— Je le conçois sans peine. Eh bien, monsieur le ministre, vous n’avez pas le choix : abandonnez-moi !
— Ne soyez pas ridicule. Vous savez parfaitement qu’il existe avec vous une position de repli fort simple : Vaughan peut disparaître en quelques instants. Après tout… vous n’avez plus guère de raison de vous cacher…
— En effet. Puis-je cependant vous faire remarquer qu’hier encore vous me disiez souhaiter me voir rejeter ma première personnalité pour devenir définitivement le fils du vieux marin ?
— Je l’ai dit, en effet, et je le pensais…
— Vous ne le pensez plus ?
Il y eut un silence, court d’ailleurs : le temps de quelques battements de cœur. Ce fut le poing de Jefferson qui, en s’abattant sur l’acajou de sa table, le rompit.
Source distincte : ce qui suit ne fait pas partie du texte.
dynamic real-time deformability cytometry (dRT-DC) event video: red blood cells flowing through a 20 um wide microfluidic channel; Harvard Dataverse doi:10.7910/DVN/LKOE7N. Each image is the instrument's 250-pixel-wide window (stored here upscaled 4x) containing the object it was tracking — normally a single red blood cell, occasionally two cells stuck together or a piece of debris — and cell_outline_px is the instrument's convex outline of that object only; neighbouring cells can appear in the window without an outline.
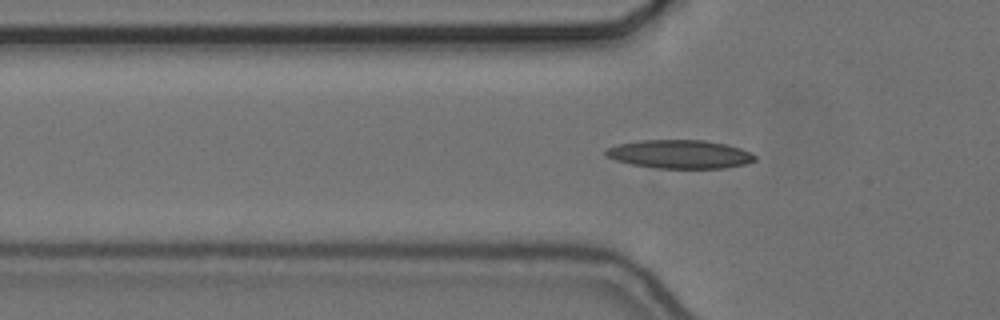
{"species": "common noctule bat (a hibernating species)", "species_latin": "Nyctalus noctula", "temperature_condition": "cold", "stored_images_in_passage": 35, "camera_frame_rate_fps": 3000, "um_per_image_px": 0.085, "animal": {"sex": "female", "body_mass_g": 24.6, "forearm_length_mm": 56.2}, "frame": {"image": 1, "passage_image": 2, "time_ms": 0.333, "image_size_px": [1000, 320], "cell_outline_px": [[756, 160], [744, 164], [724, 168], [656, 168], [632, 164], [616, 160], [604, 156], [604, 152], [608, 148], [620, 144], [640, 140], [704, 140], [728, 144], [740, 148], [756, 156]], "centroid_in_image_um": [57.78, 13.1], "position_along_channel_um": 68.0, "area_um2": 24.68}}
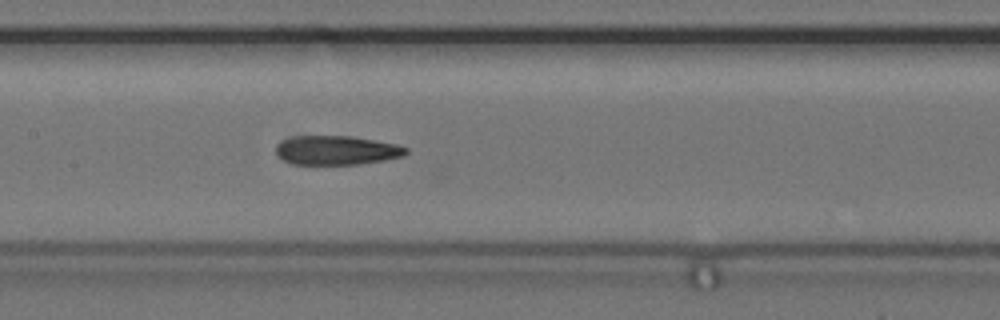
{"frame": {"image": 2, "passage_image": 11, "time_ms": 3.333, "image_size_px": [1000, 320], "cell_outline_px": [[408, 152], [404, 156], [384, 160], [356, 164], [292, 164], [276, 156], [276, 144], [280, 140], [292, 136], [352, 136], [396, 144], [408, 148]], "centroid_in_image_um": [28.57, 12.76], "position_along_channel_um": 178.8, "area_um2": 22.2}}
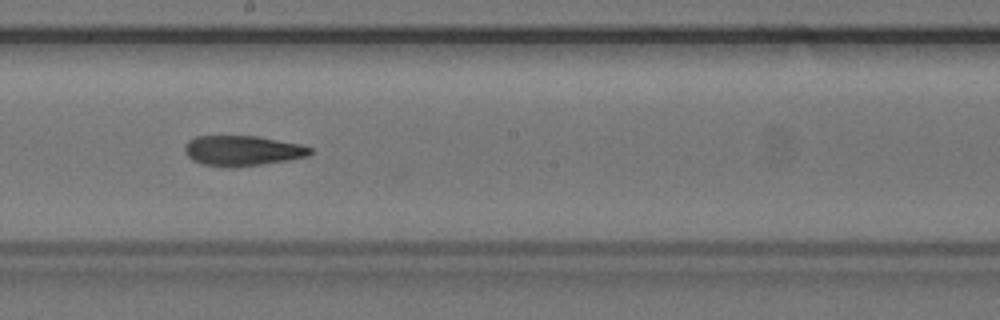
{"frame": {"image": 3, "passage_image": 15, "time_ms": 4.667, "image_size_px": [1000, 320], "cell_outline_px": [[312, 152], [308, 156], [288, 160], [236, 168], [224, 168], [200, 164], [192, 160], [184, 152], [184, 144], [188, 140], [196, 136], [256, 136], [300, 144], [312, 148]], "centroid_in_image_um": [20.55, 12.82], "position_along_channel_um": 227.6, "area_um2": 22.43}, "authors_computed_cell_mechanics": {"area_um2": 22.4842, "velocity_mm_per_s": 3.6682, "shape_relaxation_time_tau1_ms": null, "shape_relaxation_time_tau2_ms": 4.5787, "deformation_change_tau1": null, "deformation_change_tau2": 0.1197}}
— Par tous les Prophètes ! Quelle damnée mouche vous a piqué d’aller attaquer aussi grossièrement cette malheureuse femme ? Je vous croyais un gentleman et je m’aperçois qu’il n’en est rien et… oui, je l’avoue, j’en viens à regretter que l’on vous ait accordé la nationalité américaine, mais…
Gilles se leva brusquement et, considérant le ministre du haut de sa taille, remarqua, sarcastique :
— J’ignorais que le peuple américain était composé uniquement de gentlemen. Soyez sans crainte, monsieur Jefferson, je ne me permettrai pas de dissimuler mes vices européens sous le masque d’un vertueux nom américain. Dès ce soir, je vous ferai tenir les décrets de naturalisation que vous m’avez remis, mes droits à la succession de John Vaughan et la concession de terre…
— Pas la concession de terre, voyons ! Elle a été attribuée d’abord au chevalier de Tournemine. C’est un don de reconnaissance, le prix du sang versé…
— Les Tournemine n’ont jamais vendu leur sang, monsieur. Il ne peut donc correspondre à un prix quelconque. Les États-Unis ne me doivent rien.
Lentement, Jefferson se leva. Sous ses épais cheveux couleur d’acajou son beau visage avait pâli.
— Je vous en prie, John, ne le prenez pas ainsi.
— Je m’appelle Gilles, coupa le jeune homme, cassant.
— Essayez de me comprendre. Vous m’avez mis, que vous le vouliez ou non, dans une situation difficile. Le roi Louis XVI n’éprouve pas une grande tendresse pour nous, les rebelles. Nous sommes la preuve vivante qu’une lutte contre une monarchie de droit divin peut réussir. Il voit en nous les ferments installés chez lui de troubles éventuels et, si je veux, comme le veut le général Washington, comme le veulent La Fayette et tous vos anciens compagnons d’armes, qu’une amitié totale, absolue, fraternelle s’instaure entre nos deux pays, je dois veiller à lui faire comprendre que nous lui sommes vraiment reconnaissants de l’aide apportée jadis, que nous ne souhaitons à notre tour que l’aider à donner plus de bonheur à ses sujets. Je dois le ménager et ménager ceux des siens qui pourraient avoir à se plaindre de nous. Au moins… ne pouvez-vous me donner une raison valable… une seule de votre conduite d’hier soir ?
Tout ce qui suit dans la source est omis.